TEXT EXCERPT ::
-.-.-

The failure of Palestinian leaders to seriously grapple with the Oslo framework leads to more senseless deaths

by
Liel Leibovitz
October 02, 2015
Abbas Momani/AFP/Getty Images
Palestinians sit outside their homes after alleged Jewish settlers daubed the family home with Hebrew graffiti (background), which reads 'vengeance, Henkin', and set their car on fire in Beit Ilu village, west of Ramallah on October 2, 2015. Eitam and Naama Henkin, both in their 30s, were shot dead in their car by suspected Palestinian gunmen as they travelled between the settlements of Itamar and Elon More, in the north of the Palestinian territory. Abbas Momani/AFP/Getty Images
Abbas Momani/AFP/Getty Images
Palestinians sit outside their homes after alleged Jewish settlers daubed the family home with Hebrew graffiti (background), which reads 'vengeance, Henkin', and set their car on fire in Beit Ilu village, west of Ramallah on October 2, 2015. Eitam and Naama Henkin, both in their 30s, were shot dead in their car by suspected Palestinian gunmen as they travelled between the settlements of Itamar and Elon More, in the north of the Palestinian territory. Abbas Momani/AFP/Getty Images

Last night, Eitam Henkin, a doctoral student at Tel-Aviv University, where he won the prestigious Nathan Rotenstreich scholarship, and his wife Na’ama, an accomplished graphic designer who ran her own studio, were driving back from a class reunion to their home in Neria, a small community of 250 families in Samaria. In the back of their white Subaru station wagon, four of their six children—the oldest one nine, the youngest four months—were dozing off. As they drove past the Palestinian village of Beit Furik, gunmen affiliated with the PLO approached the Henkins’ car and shot both adults to death at close range. The children watched in silence from the back seat as their parents’ torsos were torn apart by a hail of bullets. The children’s silence saved their lives: likely unnoticed by the murderers, they seemed to have been spared a similar fate.

-.-.-

PROVIDED MATERIAL ::
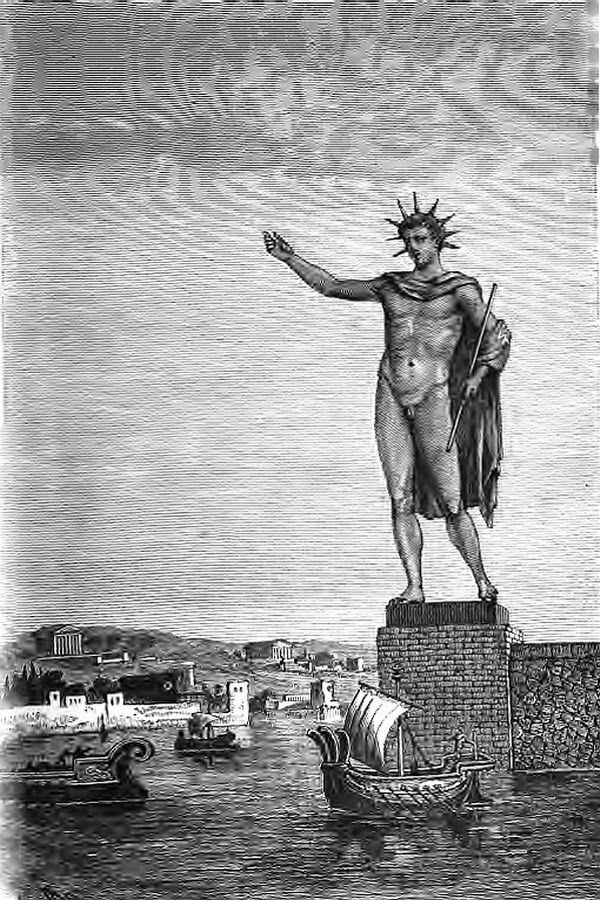
Identify the location of columns. This screenshot has width=600, height=900. (68, 645).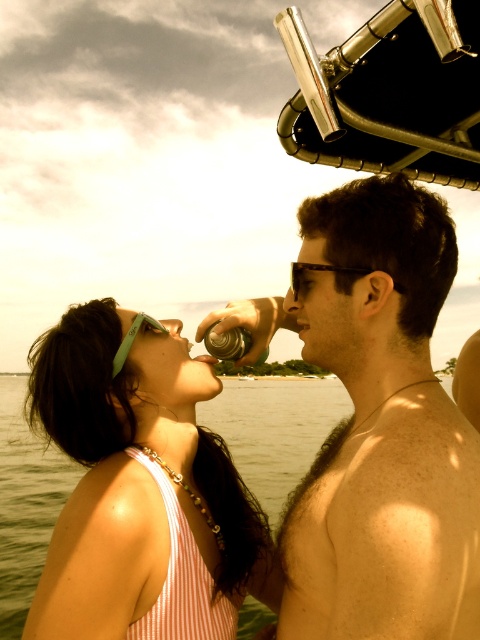
Question: Which point is farther to the camera?

Choices:
 (A) (187, 468)
 (B) (0, 387)
 (C) (303, 300)
 (D) (265, 353)

Answer: (B)

Question: Can you confirm if clear water at center is positioned above metallic silver can at center?

Choices:
 (A) yes
 (B) no

Answer: (B)

Question: Can you confirm if shiny metallic hair at right is wider than matte pink tank top at center?

Choices:
 (A) yes
 (B) no

Answer: (B)

Question: Is matte pink tank top at center to the left of metallic silver can at center from the viewer's perspective?

Choices:
 (A) yes
 (B) no

Answer: (A)

Question: Which object is the closest to the metallic silver can at center?

Choices:
 (A) clear water at center
 (B) matte pink tank top at center
 (C) shiny metallic hair at right

Answer: (C)

Question: Estimate the real-world distances between objects in this image. Which object is closer to the metallic silver can at center?

Choices:
 (A) shiny metallic hair at right
 (B) matte pink tank top at center
 (C) clear water at center

Answer: (A)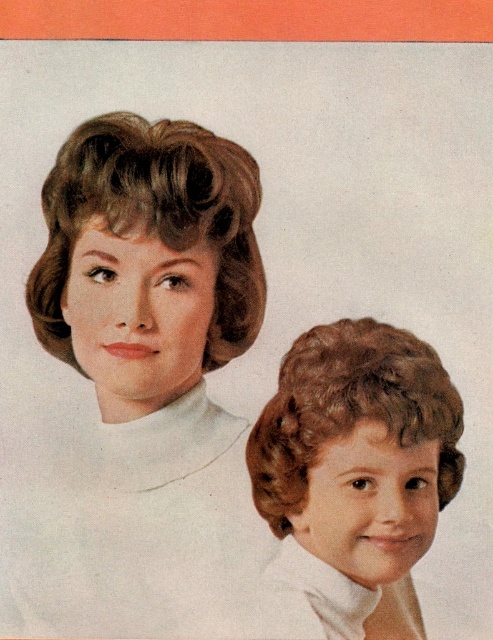
Looking at the image, there are two brown hair styles present. The first is the matte brown hair at upper left and the second is the shiny brown hair at lower right. Which of these two brown hair styles is positioned more to the left side of the image?

The matte brown hair at upper left is positioned to the left of the shiny brown hair at lower right, so the matte brown hair at upper left is more to the left side of the image.

You are a photographer standing 1.5 meters away from the scene. You want to take a closeup shot of the matte brown hair at upper left. Can you reach it with your camera without moving closer?

The matte brown hair at upper left is 1.11 meters away from the viewer. Since you are 1.5 meters away, you are 0.39 meters farther than the required distance. Therefore, you cannot reach it without moving closer.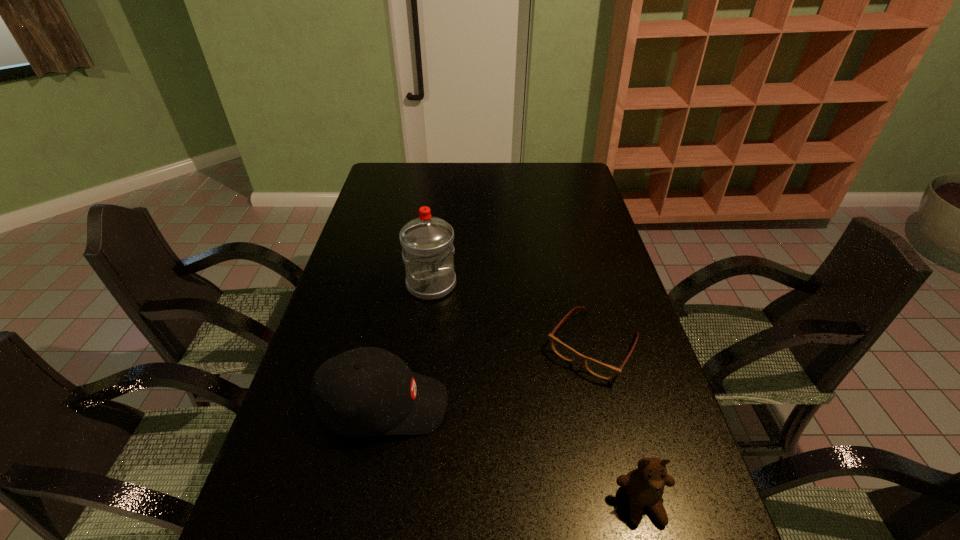
Locate an element on the screen. free space located 0.050m on the front-facing side of the shortest object is located at coordinates (562, 392).

Locate an element on the screen. vacant space situated 0.050m on the front-facing side of the shortest object is located at coordinates (562, 392).

Identify the location of object that is at the near edge. (645, 485).

Where is `object situated at the left edge`? object situated at the left edge is located at coordinates (366, 391).

Image resolution: width=960 pixels, height=540 pixels. What are the coordinates of `teddy bear at the right edge` in the screenshot? It's located at (645, 485).

Where is `spectacles positioned at the right edge`? This screenshot has width=960, height=540. spectacles positioned at the right edge is located at coordinates (604, 371).

This screenshot has width=960, height=540. Find the location of `object located at the near right corner`. object located at the near right corner is located at coordinates (645, 485).

Identify the location of vacant area at the far edge. Image resolution: width=960 pixels, height=540 pixels. (485, 168).

In the image, there is a desktop. Identify the location of free space at the left edge. (347, 274).

Where is `free space at the right edge of the desktop`? The width and height of the screenshot is (960, 540). free space at the right edge of the desktop is located at coordinates (568, 248).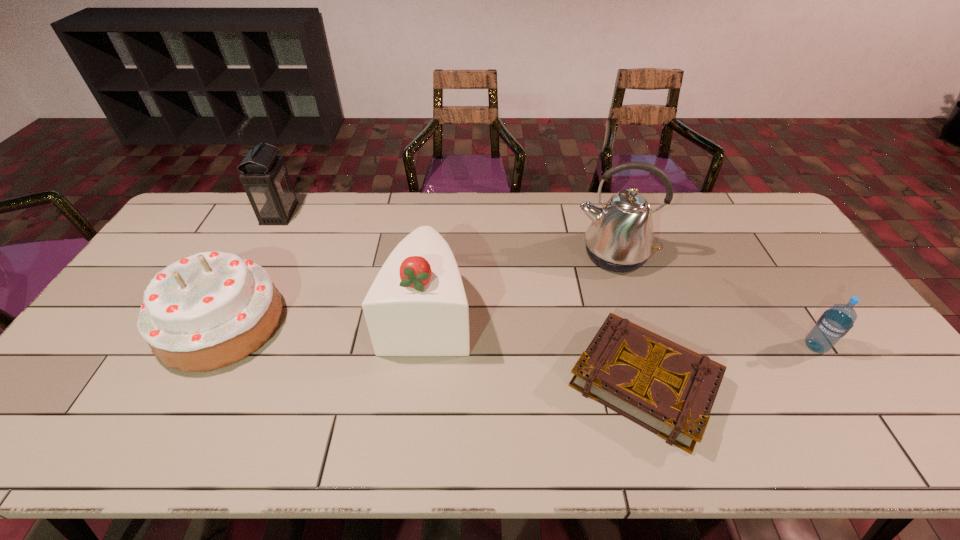
Where is `blank space located 0.370m on the left of the kettle`? Image resolution: width=960 pixels, height=540 pixels. blank space located 0.370m on the left of the kettle is located at coordinates (458, 254).

Locate an element on the screen. The height and width of the screenshot is (540, 960). free space located 0.210m on the back of the taller cake is located at coordinates (436, 233).

What are the coordinates of `vacant space located on the right of the shorter cake` in the screenshot? It's located at (348, 323).

Where is `free space located on the back of the rightmost object`? free space located on the back of the rightmost object is located at coordinates (785, 301).

Locate an element on the screen. vacant space located on the back of the shortest object is located at coordinates (608, 260).

Where is `lantern that is positioned at the far edge`? The width and height of the screenshot is (960, 540). lantern that is positioned at the far edge is located at coordinates (265, 179).

Where is `kettle at the far edge`? This screenshot has height=540, width=960. kettle at the far edge is located at coordinates (620, 238).

Identify the location of object that is positioned at the near edge. The height and width of the screenshot is (540, 960). (668, 389).

This screenshot has height=540, width=960. Find the location of `object that is at the left edge`. object that is at the left edge is located at coordinates (212, 309).

This screenshot has height=540, width=960. In order to click on object at the right edge in this screenshot , I will do `click(834, 323)`.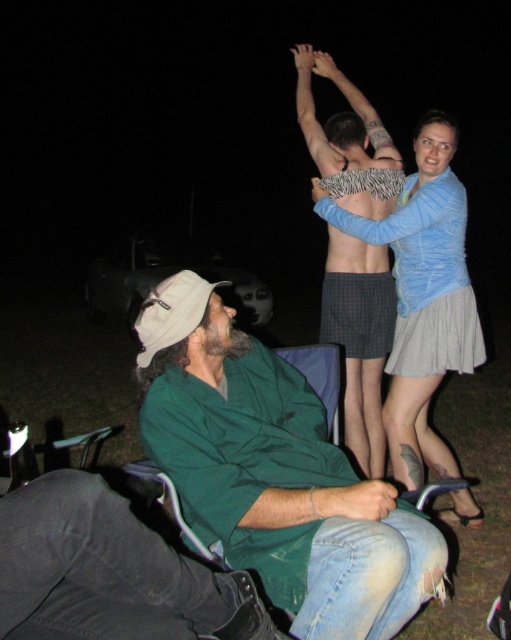
Question: Which object is positioned farthest from the light blue fabric skirt at upper right?

Choices:
 (A) zebra-patterned fabric at center
 (B) green cotton shirt at lower left
 (C) zebra print arm at upper center

Answer: (A)

Question: Is green cotton shirt at lower left bigger than light blue fabric skirt at upper right?

Choices:
 (A) no
 (B) yes

Answer: (A)

Question: Which object appears closest to the camera in this image?

Choices:
 (A) zebra print arm at upper center
 (B) zebra-patterned fabric at center
 (C) light blue fabric skirt at upper right

Answer: (A)

Question: Which of the following is the farthest from the observer?

Choices:
 (A) (411, 204)
 (B) (339, 124)
 (C) (334, 545)
 (D) (434, 445)

Answer: (B)

Question: Is green cotton shirt at lower left to the left of zebra-patterned fabric at center from the viewer's perspective?

Choices:
 (A) yes
 (B) no

Answer: (A)

Question: Is green cotton shirt at lower left wider than zebra print arm at upper center?

Choices:
 (A) yes
 (B) no

Answer: (A)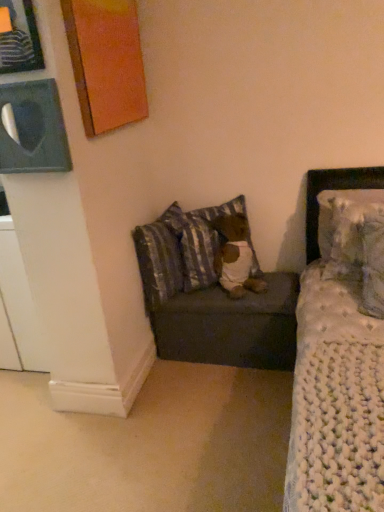
You are a GUI agent. You are given a task and a screenshot of the screen. Output one action in this format:
    pyautogui.click(x=<x>, y=<y>)
    Task: Click on the striped fabric pillow at lower center, the 2th pillow positioned from the left
    The width and height of the screenshot is (384, 512).
    Given the screenshot: What is the action you would take?
    pyautogui.click(x=180, y=251)

Where is `matte black picture frame at upper left, which is the third picture frame from back to front`? The width and height of the screenshot is (384, 512). matte black picture frame at upper left, which is the third picture frame from back to front is located at coordinates (19, 38).

Is striped fabric pillow at lower center, the 2th pillow positioned from the left, further to the viewer compared to dark gray fabric ottoman at center?

Yes, striped fabric pillow at lower center, the 2th pillow positioned from the left, is behind dark gray fabric ottoman at center.

Is striped fabric pillow at lower center, which ranks as the third pillow in right-to-left order, placed right next to dark gray fabric ottoman at center?

striped fabric pillow at lower center, which ranks as the third pillow in right-to-left order, and dark gray fabric ottoman at center are not in contact.

The height and width of the screenshot is (512, 384). I want to click on pillow located behind the dark gray fabric ottoman at center, so click(180, 251).

From the image's perspective, which one is positioned lower, striped fabric pillow at lower center, which ranks as the third pillow in right-to-left order, or dark gray fabric ottoman at center?

dark gray fabric ottoman at center is shown below in the image.

From the image's perspective, relative to white knitted pillow at upper right, placed as the second pillow when sorted from right to left, is white fluffy pillow at upper right, acting as the fourth pillow starting from the left, above or below?

From the image's perspective, white fluffy pillow at upper right, acting as the fourth pillow starting from the left, appears above white knitted pillow at upper right, placed as the second pillow when sorted from right to left.

Can you confirm if white fluffy pillow at upper right, acting as the fourth pillow starting from the left, is wider than white knitted pillow at upper right, placed as the second pillow when sorted from right to left?

In fact, white fluffy pillow at upper right, acting as the fourth pillow starting from the left, might be narrower than white knitted pillow at upper right, placed as the second pillow when sorted from right to left.

Which of these two, striped fabric pillow at lower left, which is counted as the first pillow, starting from the left, or brown plush bear at center, is wider?

With larger width is brown plush bear at center.

Could you tell me if striped fabric pillow at lower left, the fourth pillow from the right, is turned towards brown plush bear at center?

Yes, striped fabric pillow at lower left, the fourth pillow from the right, faces towards brown plush bear at center.

Does point (158, 288) appear closer or farther from the camera than point (243, 236)?

Point (158, 288).

Is striped fabric pillow at lower left, which is counted as the first pillow, starting from the left, not close to matte black picture frame at upper left, which is the first picture frame from back to front?

No, striped fabric pillow at lower left, which is counted as the first pillow, starting from the left, is in close proximity to matte black picture frame at upper left, which is the first picture frame from back to front.

Considering the positions of points (158, 283) and (17, 83), is point (158, 283) closer to camera compared to point (17, 83)?

No.

Which of these two, striped fabric pillow at lower left, the fourth pillow from the right, or matte black picture frame at upper left, which is the first picture frame from back to front, is bigger?

Bigger between the two is striped fabric pillow at lower left, the fourth pillow from the right.

From a real-world perspective, which is physically above, striped fabric pillow at lower left, the fourth pillow from the right, or matte black picture frame at upper left, which is the first picture frame from back to front?

In real-world perspective, matte black picture frame at upper left, which is the first picture frame from back to front, is above.

Which is in front, point (85, 77) or point (154, 275)?

The point (85, 77) is more forward.

Is orange painted wood picture frame at upper left, positioned as the second picture frame in back-to-front order, turned away from striped fabric pillow at lower center, the 2th pillow positioned from the left?

No, orange painted wood picture frame at upper left, positioned as the second picture frame in back-to-front order,'s orientation is not away from striped fabric pillow at lower center, the 2th pillow positioned from the left.

From the image's perspective, which is above, orange painted wood picture frame at upper left, arranged as the second picture frame when viewed from the front, or striped fabric pillow at lower center, which ranks as the third pillow in right-to-left order?

orange painted wood picture frame at upper left, arranged as the second picture frame when viewed from the front, from the image's perspective.

Can you confirm if orange painted wood picture frame at upper left, positioned as the second picture frame in back-to-front order, is shorter than striped fabric pillow at lower center, which ranks as the third pillow in right-to-left order?

No, orange painted wood picture frame at upper left, positioned as the second picture frame in back-to-front order, is not shorter than striped fabric pillow at lower center, which ranks as the third pillow in right-to-left order.

How different are the orientations of dark gray fabric ottoman at center and white fluffy pillow at upper right, acting as the fourth pillow starting from the left, in degrees?

dark gray fabric ottoman at center and white fluffy pillow at upper right, acting as the fourth pillow starting from the left, are facing 0.298 degrees away from each other.

Which is more to the left, dark gray fabric ottoman at center or white fluffy pillow at upper right, which is the 1th pillow from right to left?

dark gray fabric ottoman at center.

Identify the location of pillow that is the 2nd object located in front of the dark gray fabric ottoman at center. The image size is (384, 512). (345, 221).

From the picture: Considering the sizes of striped fabric pillow at lower left, the fourth pillow from the right, and matte black picture frame at upper left, which is the 1th picture frame in front-to-back order, in the image, is striped fabric pillow at lower left, the fourth pillow from the right, taller or shorter than matte black picture frame at upper left, which is the 1th picture frame in front-to-back order,?

In the image, striped fabric pillow at lower left, the fourth pillow from the right, appears to be taller than matte black picture frame at upper left, which is the 1th picture frame in front-to-back order.

What's the angular difference between striped fabric pillow at lower left, which is counted as the first pillow, starting from the left, and matte black picture frame at upper left, which is the third picture frame from back to front,'s facing directions?

79 degrees.

Would you say striped fabric pillow at lower left, which is counted as the first pillow, starting from the left, is a long distance from matte black picture frame at upper left, which is the third picture frame from back to front?

Yes, striped fabric pillow at lower left, which is counted as the first pillow, starting from the left, and matte black picture frame at upper left, which is the third picture frame from back to front, are located far from each other.

I want to click on the 1st pillow to the left of the dark gray fabric ottoman at center, starting your count from the anchor, so [180, 251].

Find the location of a particular element. This screenshot has width=384, height=512. the 3rd pillow positioned below the white fluffy pillow at upper right, acting as the fourth pillow starting from the left (from the image's perspective) is located at coordinates (361, 247).

Which object lies further to the anchor point matte black picture frame at upper left, which is the 1th picture frame in front-to-back order, brown plush bear at center or striped fabric pillow at lower left, the fourth pillow from the right?

Based on the image, brown plush bear at center appears to be further to matte black picture frame at upper left, which is the 1th picture frame in front-to-back order.

Consider the image. Looking at the image, which one is located further to brown plush bear at center, striped fabric pillow at lower left, the fourth pillow from the right, or matte black picture frame at upper left, which is the first picture frame from back to front?

matte black picture frame at upper left, which is the first picture frame from back to front, lies further to brown plush bear at center than the other object.

Considering their positions, is brown plush bear at center positioned further to dark gray fabric ottoman at center than white knitted pillow at upper right, marked as the third pillow in a left-to-right arrangement?

Based on the image, white knitted pillow at upper right, marked as the third pillow in a left-to-right arrangement, appears to be further to dark gray fabric ottoman at center.

Estimate the real-world distances between objects in this image. Which object is closer to striped fabric pillow at lower left, which is counted as the first pillow, starting from the left, matte black picture frame at upper left, placed as the 3th picture frame when sorted from front to back, or orange painted wood picture frame at upper left, positioned as the second picture frame in back-to-front order?

Among the two, matte black picture frame at upper left, placed as the 3th picture frame when sorted from front to back, is located nearer to striped fabric pillow at lower left, which is counted as the first pillow, starting from the left.

In the scene shown: Looking at the image, which one is located closer to striped fabric pillow at lower center, the 2th pillow positioned from the left, white fluffy pillow at upper right, which is the 1th pillow from right to left, or white knitted pillow at upper right, placed as the second pillow when sorted from right to left?

Based on the image, white fluffy pillow at upper right, which is the 1th pillow from right to left, appears to be nearer to striped fabric pillow at lower center, the 2th pillow positioned from the left.

Which object lies further to the anchor point striped fabric pillow at lower center, the 2th pillow positioned from the left, dark gray fabric ottoman at center or white knitted pillow at upper right, marked as the third pillow in a left-to-right arrangement?

white knitted pillow at upper right, marked as the third pillow in a left-to-right arrangement, is further to striped fabric pillow at lower center, the 2th pillow positioned from the left.

Estimate the real-world distances between objects in this image. Which object is closer to brown plush bear at center, orange painted wood picture frame at upper left, arranged as the second picture frame when viewed from the front, or matte black picture frame at upper left, which is the third picture frame from back to front?

Among the two, orange painted wood picture frame at upper left, arranged as the second picture frame when viewed from the front, is located nearer to brown plush bear at center.

Which object lies nearer to the anchor point white knitted pillow at upper right, placed as the second pillow when sorted from right to left, orange painted wood picture frame at upper left, positioned as the second picture frame in back-to-front order, or white fluffy pillow at upper right, acting as the fourth pillow starting from the left?

white fluffy pillow at upper right, acting as the fourth pillow starting from the left, is closer to white knitted pillow at upper right, placed as the second pillow when sorted from right to left.

Locate an element on the screen. picture frame between matte black picture frame at upper left, which is the first picture frame from back to front, and brown plush bear at center is located at coordinates (106, 62).

Where is `picture frame that lies between orange painted wood picture frame at upper left, positioned as the second picture frame in back-to-front order, and matte black picture frame at upper left, which is the first picture frame from back to front, from top to bottom`? The height and width of the screenshot is (512, 384). picture frame that lies between orange painted wood picture frame at upper left, positioned as the second picture frame in back-to-front order, and matte black picture frame at upper left, which is the first picture frame from back to front, from top to bottom is located at coordinates (19, 38).

Locate an element on the screen. The width and height of the screenshot is (384, 512). table between striped fabric pillow at lower center, the 2th pillow positioned from the left, and white fluffy pillow at upper right, which is the 1th pillow from right to left is located at coordinates (231, 326).

Where is `animal between striped fabric pillow at lower left, the fourth pillow from the right, and white fluffy pillow at upper right, acting as the fourth pillow starting from the left`? animal between striped fabric pillow at lower left, the fourth pillow from the right, and white fluffy pillow at upper right, acting as the fourth pillow starting from the left is located at coordinates (235, 256).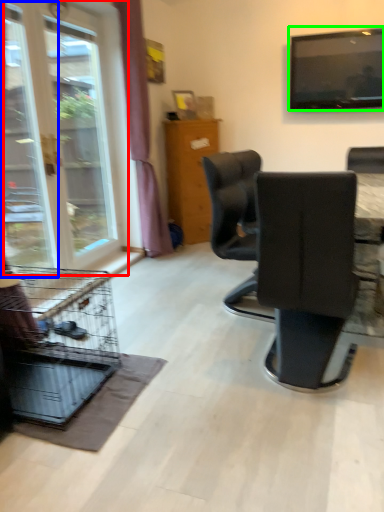
Question: Considering the real-world distances, which object is farthest from window (highlighted by a red box)? screen door (highlighted by a blue box) or television (highlighted by a green box)?

Choices:
 (A) screen door
 (B) television

Answer: (B)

-.-.-

WHAT TO WORK ON ::
(1) In the piece on the Henkins' killing, how many families live in the community of Neria?
(2) Pick up the piece on the Henkins' killing where it stops and keep writing it.

RESULTS BY TASK ::
(1) 250 families.

(2)
The world’s silence in response to the murders of Eitam and Na’ama, and the spate of similar murders recently perpetrated by Palestinian terror organizations acting with the encouragement and oftentimes at the direction of Mahmoud Abbas and the Palestinian national movement, has no such silver lining. When asked by an Israeli news reporter how the Henkins’ orphaned children were responding to their parents’ death, a neighbor responded, “They are crying.” Those whose eyes are dry have something to answer for.

On Sept. 13, driving back home in Jerusalem after the festive Rosh Hashanah meal, Alexander Levlovitz, 64, died after Palestinian terrorists pelted his car with large rocks, causing him to lose control of the vehicle and crash into a pole.

On June 30, Malachi Rosenfeld was shot point blank by assailants near Shvut Rahel.

Eleven days earlier, and not too far away, Danny Gonen, 25, was similarly assassinated on his way back from a weekend hike.

The list goes on: shootings, stabbings, and stonings are all rampant, and they’re almost always perpetrated or encouraged by Palestinian officialdom.

Western leaders and even a portion of diaspora Jewry justifies its refusal to notice or name the current wave of murderous Palestinian terror attacks on the grounds that the deceased are mostly “settlers”—a special category of civilians whose murder is always, if not justified, then easy enough for those who attended the right universities and who read the right newspapers to understand.

After all, what were Eitam and Na’ama Henkin doing in the West Bank in the first place, living on land that Palestinians claim as the territory of their future state—which has already been recognized by the U.N.? The fact that the land where the Henkins live is also holy to Jews, who have in fact lived there for millennia, is irrelevant next to the larger internationally-sanctioned truth that Israel is guilty of war crimes. What is the murder of two gentle people, or 12, or 23, or the current wave of stonings, shootings, and stabbings, or some ad hoc ethnic cleansing, or thousands of rockets launched against kindergartens and residential neighborhoods, next to decades of Israeli occupation and repression? The only sane response to such tragedies is a renewed push for greater tolerance and co-existence. And so forth, and so on.

This madness must stop. The man who commands Na’ama and Eitam’s executioners, PLO Chairman and Palestinian Authority president Mahmoud Abbas, was unambiguous in his speech this week at the United Nations that he intended to no longer hold himself accountable to the Oslo peace accords. His actions speak even louder than his words. The Henkins’s murder is proof, if any additional proof was needed, that the PLO remains nothing more than a terrorist organization that after 30 years of pushing and prodding and Nobel prizes and billions of dollars in international aide is unwilling to negotiate any kind of reasonable peace agreement, and has stopped paying lip-service to the goal of two states living side by side in peace.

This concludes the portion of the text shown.